As RTBF reported, editorialists across Belgium seized on the contradiction. Bart Brinckman of De Standaard spoke of a “Belgian syndrome” — ministers approving measures and then criticizing them, reinforcing citizen distrust. Employment Minister David Clarinval (MR) had celebrated the flexi-job extension as a “success story” on July 1.
Created in 2015, flexi-jobs allow workers earning 4/5-time or retirees to earn up to €1,500 per month in supplemental income, with significantly lower social security contributions than regular employment. The internal coalition disagreement highlights the tension between labor market flexibility and social security funding that lies at the heart of the Arizona government’s reform agenda.
Temporary Teachers: A System in Crisis
In Flanders, the education system is facing its own reckoning. A De Morgen article (paywall restricted) featured temporary teachers harshly criticizing the permanent appointment system, with one declaring it “one big shitshow.”
The TADD (Tijdelijke Aanstelling van Doorlopende Duur) status, introduced to provide temporary teachers with more job security as a step toward permanent appointment, has become a source of frustration. Former Education Minister Ben Weyts (N-VA) reformed TADD in 2021 to accelerate permanent appointments, but the teacher shortage remains critical, and temporary teachers face particular uncertainty during summer months when contracts end.
Unemployment Reform: CPAS Dependency Exceeds Government Projections
Perhaps the most consequential story of the day comes from the ongoing unemployment reform. Since the reform began, more than 140,000 people have lost their right to benefits. From January to May 2026, ONEM recorded 97,652 exclusions, and 39,797 people — 40.8% — turned to CPAS (Public Centers for Social Welfare). The government had anticipated only one-third would need CPAS support.

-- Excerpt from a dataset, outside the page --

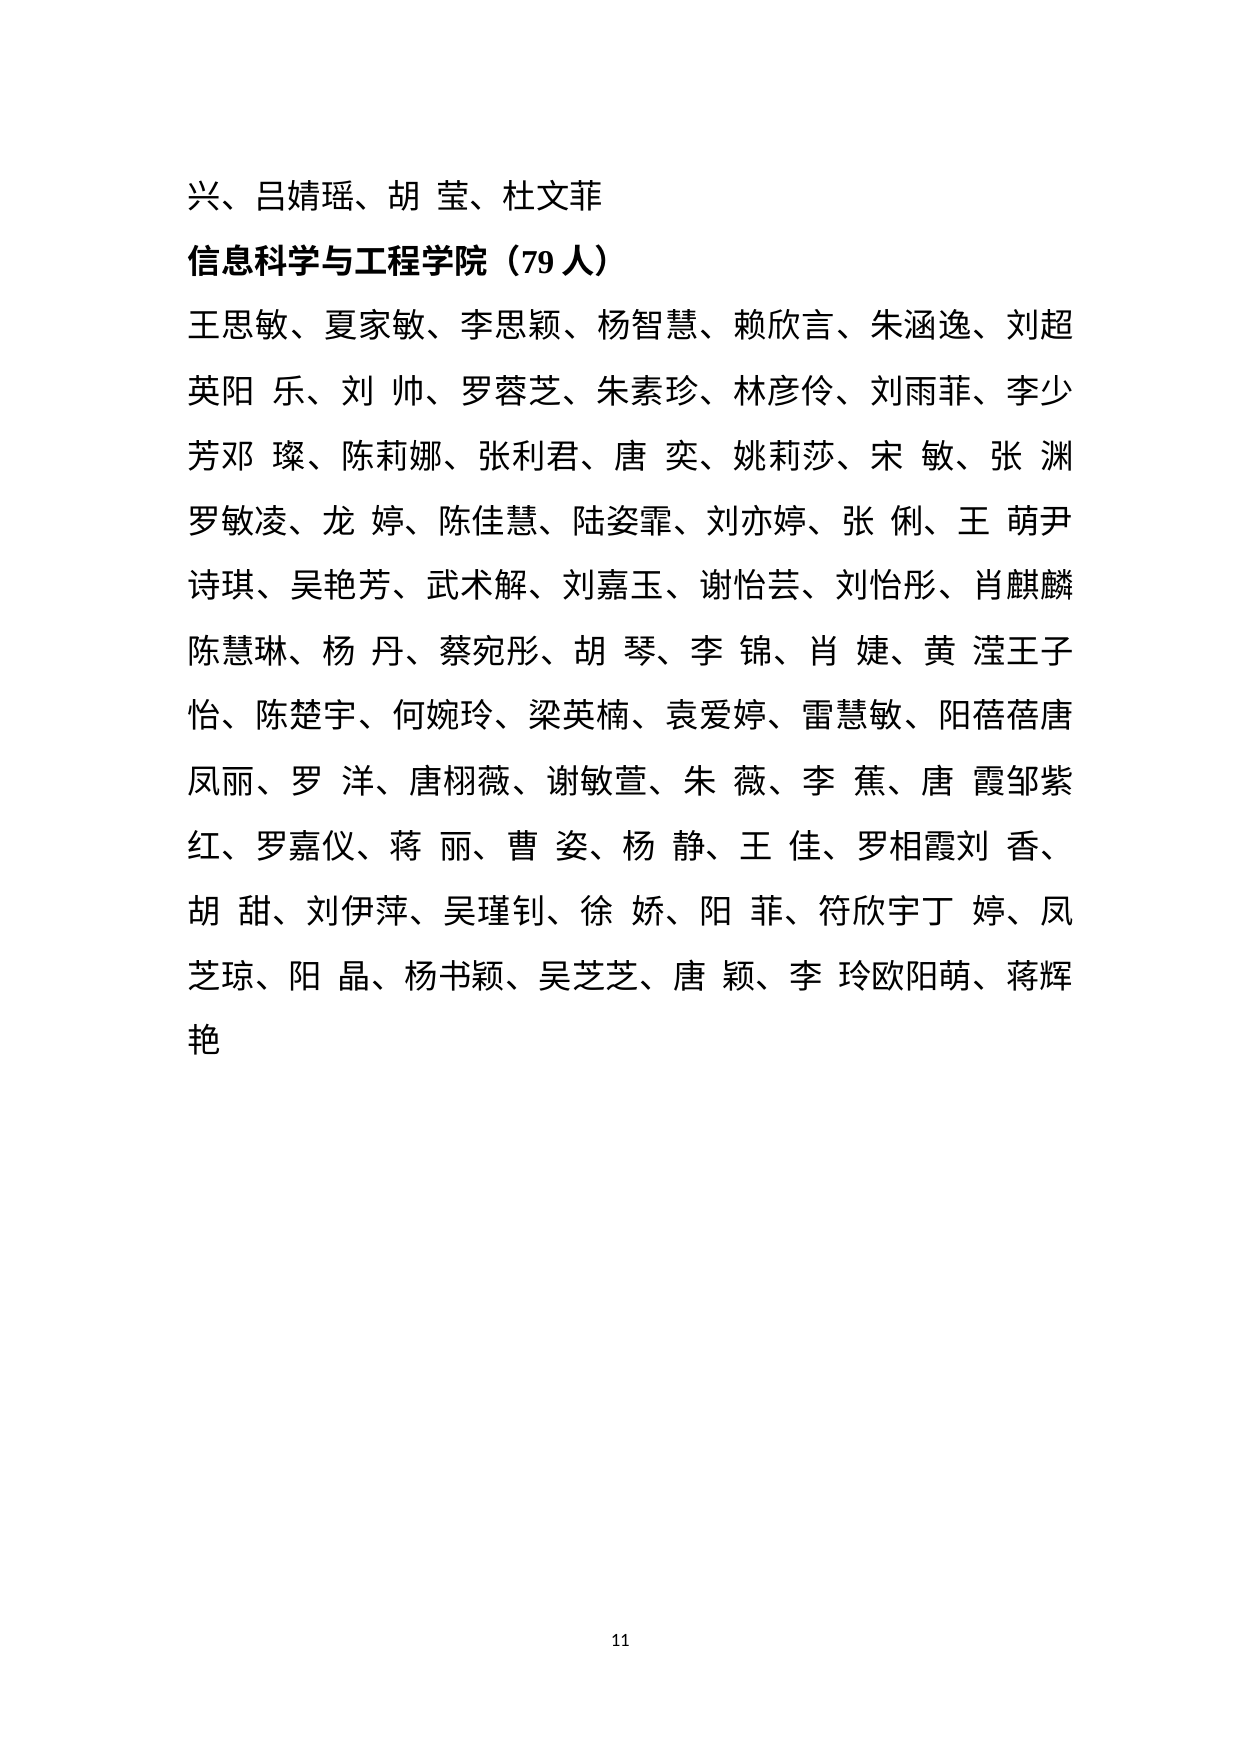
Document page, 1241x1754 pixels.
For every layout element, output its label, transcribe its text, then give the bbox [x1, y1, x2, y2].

According to RTBF’s Décrypte team, regional disparities are stark: Wallonia sees 46.2% of excluded individuals turning to CPAS, compared to 39.3% in Brussels and 30.9% in Flanders. In some Walloon cities, the rate exceeds 50% — Mons (56%), Namur (55%), Verviers (54%), and Liège (53%).
Employment Minister David Clarinval (MR) attributed the regional gap to “a very important cultural effect,” but Sandrine Xhauflaire of the Walloon CPAS federation countered that the explanation is primarily social and economic: “The cities concentrate more poverty and therefore, inevitably, the transfer rates are higher.”

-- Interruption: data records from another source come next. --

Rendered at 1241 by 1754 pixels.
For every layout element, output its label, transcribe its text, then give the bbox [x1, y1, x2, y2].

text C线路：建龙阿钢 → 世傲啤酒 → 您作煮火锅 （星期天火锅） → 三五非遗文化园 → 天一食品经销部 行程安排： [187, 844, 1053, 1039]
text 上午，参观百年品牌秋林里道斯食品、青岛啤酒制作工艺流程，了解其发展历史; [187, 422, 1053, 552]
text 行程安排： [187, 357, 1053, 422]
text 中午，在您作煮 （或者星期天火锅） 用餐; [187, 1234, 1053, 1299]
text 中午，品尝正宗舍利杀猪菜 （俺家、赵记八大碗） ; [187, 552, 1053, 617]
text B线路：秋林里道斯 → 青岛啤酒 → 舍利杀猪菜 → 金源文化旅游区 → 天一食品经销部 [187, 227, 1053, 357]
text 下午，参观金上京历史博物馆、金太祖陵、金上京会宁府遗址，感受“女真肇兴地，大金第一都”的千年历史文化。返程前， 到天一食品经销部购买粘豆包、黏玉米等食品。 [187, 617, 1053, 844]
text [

CPAS across the country are struggling under the weight. Jean-Paul Bonjean, President of CPAS Liège, noted that not a single euro has been freed up by federal or regional governments to help reintegrate these individuals into the workforce. The federal reimbursement rate for CPAS costs is set to decline from 100% in 2026 to 75% from 2029 onward, leaving municipalities to shoulder an increasing burden.

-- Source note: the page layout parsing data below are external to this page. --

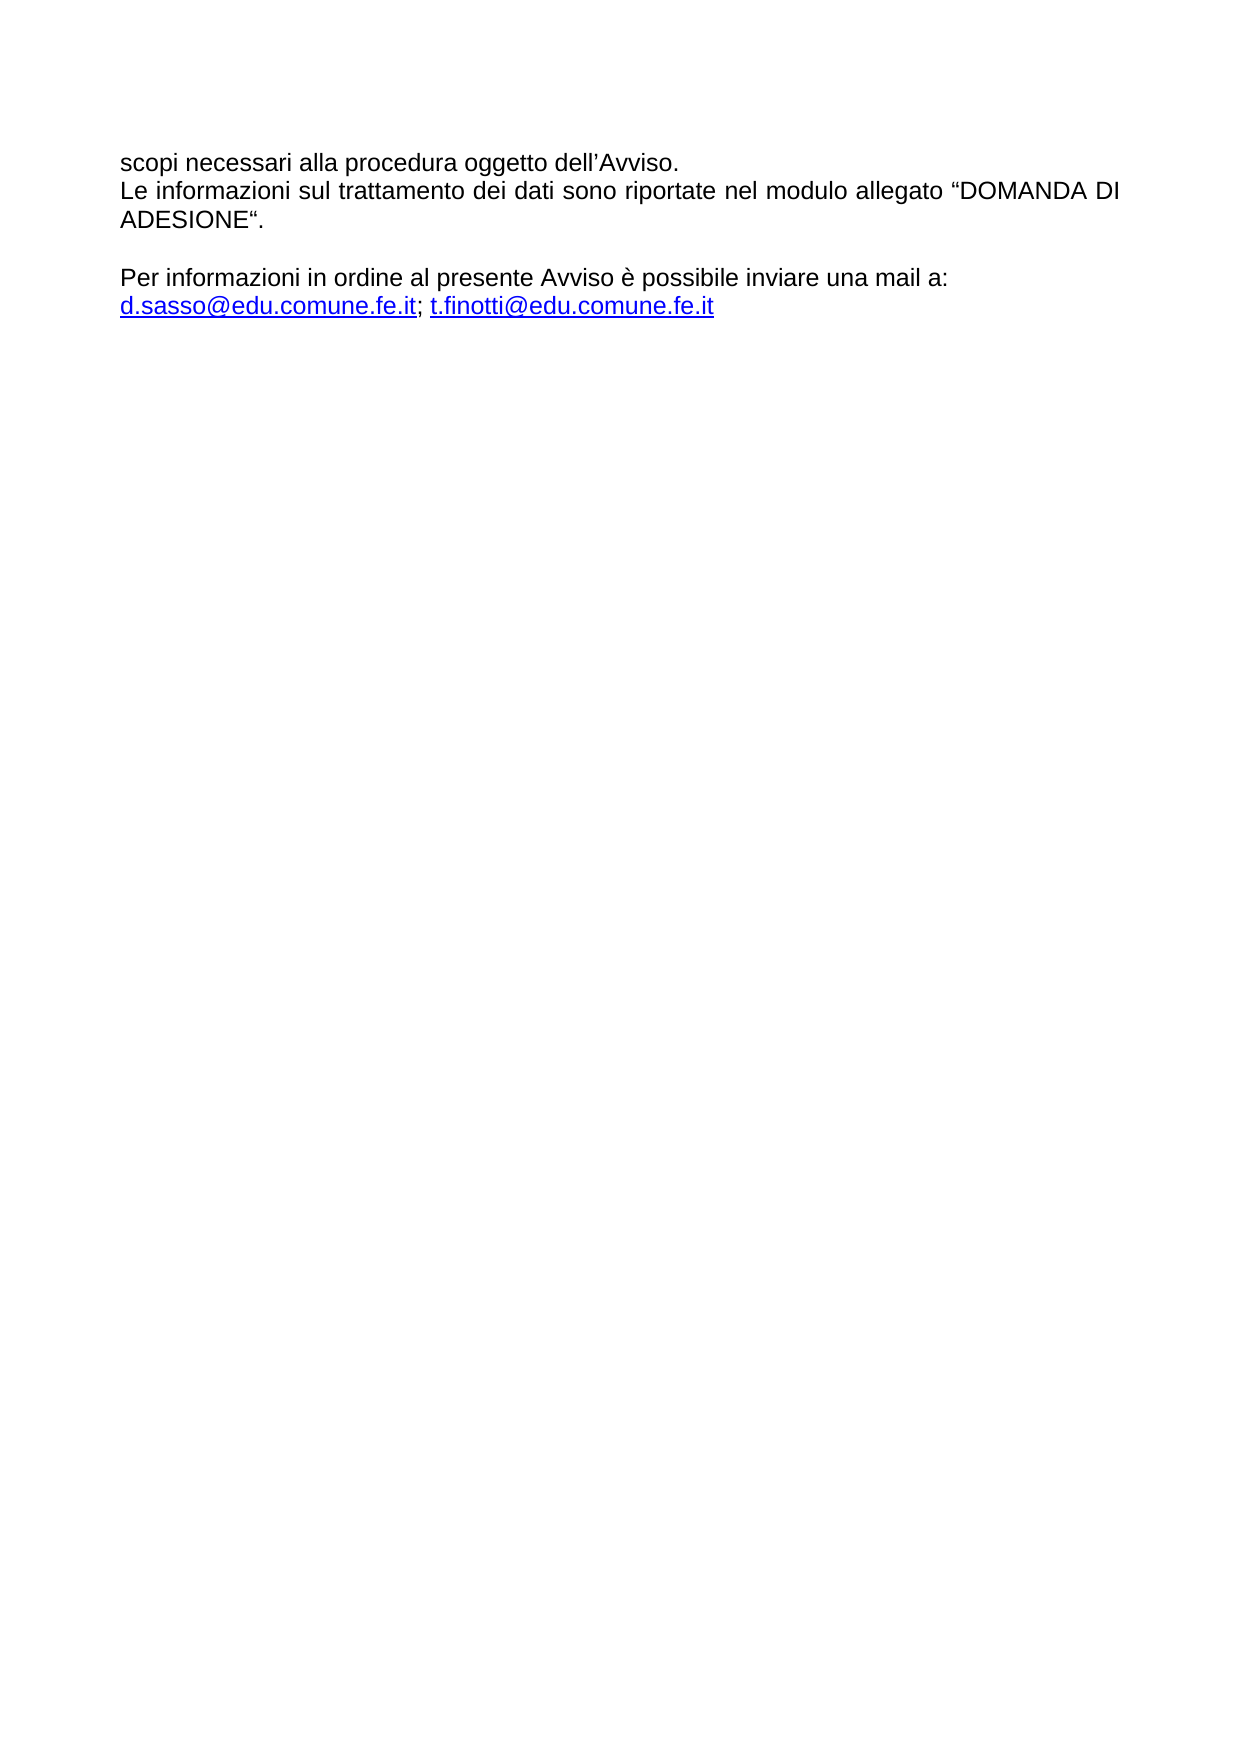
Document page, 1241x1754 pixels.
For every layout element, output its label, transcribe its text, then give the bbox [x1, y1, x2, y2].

text d.sasso@edu.comune.fe.it; t.finotti@edu.comune.fe.it [120, 291, 1122, 320]
text Per informazioni in ordine al presente Avviso è possibile inviare una mail a: [120, 263, 1122, 291]
text Le informazioni sul trattamento dei dati sono riportate nel modulo allegato “DOMANDA DI ADESIONE“. [120, 176, 1122, 234]
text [120, 148, 1122, 176]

Common Threads: Coalition Tensions and a Safety Net Under Pressure
Taken together, these five stories reveal a government navigating multiple crises simultaneously. The Arizona coalition — comprising N-VA, MR, CD&V, Les Engagés, Vooruit, and PS — is showing signs of strain on multiple fronts. The pension reform pits N-VA against cultural sectors and even coalition partner Les Engagés. The flexi-jobs debate exposes divisions between CD&V and MR. The Anderlechtse Haard scandal places PS and MR at odds.
More fundamentally, these stories reflect a restructuring of Belgium’s welfare state, with costs shifting from federal to local levels. The pension reform, flexi-jobs debate, and unemployment exclusions all point in the same direction: a recalibration of social protections that is generating significant friction and raising questions about institutional trust.
As the fourth wave of unemployment exclusions begins on July 1, affecting approximately 42,000 additional people, and as the pension reform heads to a vote, the coming days will test whether the Arizona coalition can manage the social consequences of its own reforms — or whether the accumulating pressures will force a course correction.